> About this exercise: Instruction for the data below: set down exactly the lines from the line with "price increase that would occur once the news" to the line with "First off, I", inclusive, and no others.

Top of Listed records

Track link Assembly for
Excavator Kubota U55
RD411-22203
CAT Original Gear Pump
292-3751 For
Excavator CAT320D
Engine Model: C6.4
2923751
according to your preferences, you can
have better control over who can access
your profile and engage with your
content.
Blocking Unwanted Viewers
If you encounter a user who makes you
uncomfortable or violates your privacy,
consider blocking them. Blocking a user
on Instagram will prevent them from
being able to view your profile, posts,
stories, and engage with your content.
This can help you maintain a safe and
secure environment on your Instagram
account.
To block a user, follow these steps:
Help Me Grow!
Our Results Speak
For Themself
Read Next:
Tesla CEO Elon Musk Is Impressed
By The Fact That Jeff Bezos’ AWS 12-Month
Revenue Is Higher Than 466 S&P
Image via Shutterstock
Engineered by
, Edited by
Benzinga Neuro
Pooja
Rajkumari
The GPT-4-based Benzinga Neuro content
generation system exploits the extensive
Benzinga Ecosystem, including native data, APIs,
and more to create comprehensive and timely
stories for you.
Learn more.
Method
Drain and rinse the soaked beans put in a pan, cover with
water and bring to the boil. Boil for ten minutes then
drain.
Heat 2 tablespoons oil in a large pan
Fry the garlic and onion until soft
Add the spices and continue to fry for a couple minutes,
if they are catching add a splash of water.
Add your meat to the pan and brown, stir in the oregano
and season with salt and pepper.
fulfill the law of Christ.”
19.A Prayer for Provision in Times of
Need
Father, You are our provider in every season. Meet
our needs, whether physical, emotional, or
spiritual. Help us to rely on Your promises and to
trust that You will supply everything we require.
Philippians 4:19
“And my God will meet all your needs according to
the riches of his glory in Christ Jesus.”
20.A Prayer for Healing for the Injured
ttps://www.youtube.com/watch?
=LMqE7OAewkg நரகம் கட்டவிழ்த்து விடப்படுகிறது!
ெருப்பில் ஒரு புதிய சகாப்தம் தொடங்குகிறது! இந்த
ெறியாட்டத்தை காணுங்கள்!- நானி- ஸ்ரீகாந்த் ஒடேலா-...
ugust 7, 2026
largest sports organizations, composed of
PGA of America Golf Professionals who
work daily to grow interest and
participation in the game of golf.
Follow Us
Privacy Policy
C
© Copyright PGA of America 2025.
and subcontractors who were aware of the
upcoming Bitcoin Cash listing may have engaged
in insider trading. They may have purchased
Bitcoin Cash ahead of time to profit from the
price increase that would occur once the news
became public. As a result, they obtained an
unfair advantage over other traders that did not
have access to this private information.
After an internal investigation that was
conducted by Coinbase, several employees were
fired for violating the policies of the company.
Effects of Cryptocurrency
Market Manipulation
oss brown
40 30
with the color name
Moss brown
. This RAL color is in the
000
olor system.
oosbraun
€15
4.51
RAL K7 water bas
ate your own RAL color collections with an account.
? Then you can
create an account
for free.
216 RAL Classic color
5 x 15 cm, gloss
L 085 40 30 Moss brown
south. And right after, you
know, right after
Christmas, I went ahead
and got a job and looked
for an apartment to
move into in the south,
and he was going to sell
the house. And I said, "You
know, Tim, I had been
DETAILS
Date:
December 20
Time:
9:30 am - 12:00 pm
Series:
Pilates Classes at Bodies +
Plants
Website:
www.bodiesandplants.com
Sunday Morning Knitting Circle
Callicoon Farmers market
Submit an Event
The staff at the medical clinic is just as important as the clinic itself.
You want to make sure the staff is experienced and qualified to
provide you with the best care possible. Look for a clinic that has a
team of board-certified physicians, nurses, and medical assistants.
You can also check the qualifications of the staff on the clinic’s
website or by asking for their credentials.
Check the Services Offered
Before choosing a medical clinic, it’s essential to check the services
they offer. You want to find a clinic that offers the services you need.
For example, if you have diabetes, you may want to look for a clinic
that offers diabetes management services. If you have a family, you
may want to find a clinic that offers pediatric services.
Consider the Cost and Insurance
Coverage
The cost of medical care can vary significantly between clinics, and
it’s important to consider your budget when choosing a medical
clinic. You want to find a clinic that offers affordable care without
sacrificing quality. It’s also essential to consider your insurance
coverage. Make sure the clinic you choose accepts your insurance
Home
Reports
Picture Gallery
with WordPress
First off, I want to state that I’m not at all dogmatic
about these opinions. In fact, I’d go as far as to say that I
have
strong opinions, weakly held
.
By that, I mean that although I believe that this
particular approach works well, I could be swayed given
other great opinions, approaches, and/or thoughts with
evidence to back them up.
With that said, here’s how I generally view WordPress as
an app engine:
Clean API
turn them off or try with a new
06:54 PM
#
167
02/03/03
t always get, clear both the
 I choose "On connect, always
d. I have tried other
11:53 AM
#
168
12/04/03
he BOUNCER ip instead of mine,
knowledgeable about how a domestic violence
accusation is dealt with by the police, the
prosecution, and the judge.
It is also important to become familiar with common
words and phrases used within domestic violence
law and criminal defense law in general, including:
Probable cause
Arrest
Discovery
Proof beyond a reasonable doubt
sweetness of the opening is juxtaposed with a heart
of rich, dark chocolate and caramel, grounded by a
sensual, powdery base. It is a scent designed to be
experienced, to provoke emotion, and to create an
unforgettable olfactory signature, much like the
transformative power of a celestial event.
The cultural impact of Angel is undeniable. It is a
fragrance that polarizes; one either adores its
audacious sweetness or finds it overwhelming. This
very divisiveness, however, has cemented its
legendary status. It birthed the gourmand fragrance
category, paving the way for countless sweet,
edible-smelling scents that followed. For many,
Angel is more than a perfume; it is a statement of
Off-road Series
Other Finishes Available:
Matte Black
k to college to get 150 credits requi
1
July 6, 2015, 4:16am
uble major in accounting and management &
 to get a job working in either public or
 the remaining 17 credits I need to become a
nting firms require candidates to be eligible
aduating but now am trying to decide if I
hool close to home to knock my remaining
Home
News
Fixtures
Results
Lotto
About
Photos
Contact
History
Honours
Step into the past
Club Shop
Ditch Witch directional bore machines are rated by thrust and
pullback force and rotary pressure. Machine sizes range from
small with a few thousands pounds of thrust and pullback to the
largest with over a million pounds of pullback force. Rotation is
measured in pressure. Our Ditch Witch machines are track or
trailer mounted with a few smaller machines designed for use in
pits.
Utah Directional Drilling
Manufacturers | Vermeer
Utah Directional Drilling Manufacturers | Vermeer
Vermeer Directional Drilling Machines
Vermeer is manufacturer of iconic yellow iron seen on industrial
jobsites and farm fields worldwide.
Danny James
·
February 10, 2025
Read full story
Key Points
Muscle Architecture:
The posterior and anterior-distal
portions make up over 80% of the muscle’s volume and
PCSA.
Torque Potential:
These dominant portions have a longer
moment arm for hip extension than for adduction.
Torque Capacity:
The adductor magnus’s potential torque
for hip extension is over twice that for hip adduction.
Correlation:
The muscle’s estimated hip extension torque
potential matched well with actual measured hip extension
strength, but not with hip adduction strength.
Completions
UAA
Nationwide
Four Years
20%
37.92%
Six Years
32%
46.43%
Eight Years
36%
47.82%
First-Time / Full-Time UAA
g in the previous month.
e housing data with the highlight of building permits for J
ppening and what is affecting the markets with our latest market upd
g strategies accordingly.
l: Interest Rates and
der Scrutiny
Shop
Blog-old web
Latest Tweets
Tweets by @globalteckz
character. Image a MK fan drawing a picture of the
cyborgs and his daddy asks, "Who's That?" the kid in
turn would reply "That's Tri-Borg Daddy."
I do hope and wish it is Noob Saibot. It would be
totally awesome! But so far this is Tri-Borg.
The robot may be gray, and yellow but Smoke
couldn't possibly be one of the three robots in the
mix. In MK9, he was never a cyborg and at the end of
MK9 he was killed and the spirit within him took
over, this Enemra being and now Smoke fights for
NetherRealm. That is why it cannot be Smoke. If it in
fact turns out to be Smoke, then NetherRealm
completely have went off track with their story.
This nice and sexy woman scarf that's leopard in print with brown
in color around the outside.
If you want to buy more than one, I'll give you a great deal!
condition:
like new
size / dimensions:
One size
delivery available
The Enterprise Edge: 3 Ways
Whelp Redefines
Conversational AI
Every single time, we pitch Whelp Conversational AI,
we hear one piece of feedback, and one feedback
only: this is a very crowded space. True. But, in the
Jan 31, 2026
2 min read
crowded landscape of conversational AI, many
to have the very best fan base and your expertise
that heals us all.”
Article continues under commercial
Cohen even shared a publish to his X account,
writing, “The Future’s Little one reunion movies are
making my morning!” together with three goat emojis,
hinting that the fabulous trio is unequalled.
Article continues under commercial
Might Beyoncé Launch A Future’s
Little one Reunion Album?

Bottom of Listed records

> Answer to the problem:
price increase that would occur once the news
became public. As a result, they obtained an
unfair advantage over other traders that did not
have access to this private information.
After an internal investigation that was
conducted by Coinbase, several employees were
fired for violating the policies of the company.
Effects of Cryptocurrency
Market Manipulation
oss brown
40 30
with the color name
Moss brown
. This RAL color is in the
000
olor system.
oosbraun
€15
4.51
RAL K7 water bas
ate your own RAL color collections with an account.
? Then you can
create an account
for free.
216 RAL Classic color
5 x 15 cm, gloss
L 085 40 30 Moss brown
south. And right after, you
know, right after
Christmas, I went ahead
and got a job and looked
for an apartment to
move into in the south,
and he was going to sell
the house. And I said, "You
know, Tim, I had been
DETAILS
Date:
December 20
Time:
9:30 am - 12:00 pm
Series:
Pilates Classes at Bodies +
Plants
Website:
www.bodiesandplants.com
Sunday Morning Knitting Circle
Callicoon Farmers market
Submit an Event
The staff at the medical clinic is just as important as the clinic itself.
You want to make sure the staff is experienced and qualified to
provide you with the best care possible. Look for a clinic that has a
team of board-certified physicians, nurses, and medical assistants.
You can also check the qualifications of the staff on the clinic’s
website or by asking for their credentials.
Check the Services Offered
Before choosing a medical clinic, it’s essential to check the services
they offer. You want to find a clinic that offers the services you need.
For example, if you have diabetes, you may want to look for a clinic
that offers diabetes management services. If you have a family, you
may want to find a clinic that offers pediatric services.
Consider the Cost and Insurance
Coverage
The cost of medical care can vary significantly between clinics, and
it’s important to consider your budget when choosing a medical
clinic. You want to find a clinic that offers affordable care without
sacrificing quality. It’s also essential to consider your insurance
coverage. Make sure the clinic you choose accepts your insurance
Home
Reports
Picture Gallery
with WordPress
First off, I want to state that I’m not at all dogmatic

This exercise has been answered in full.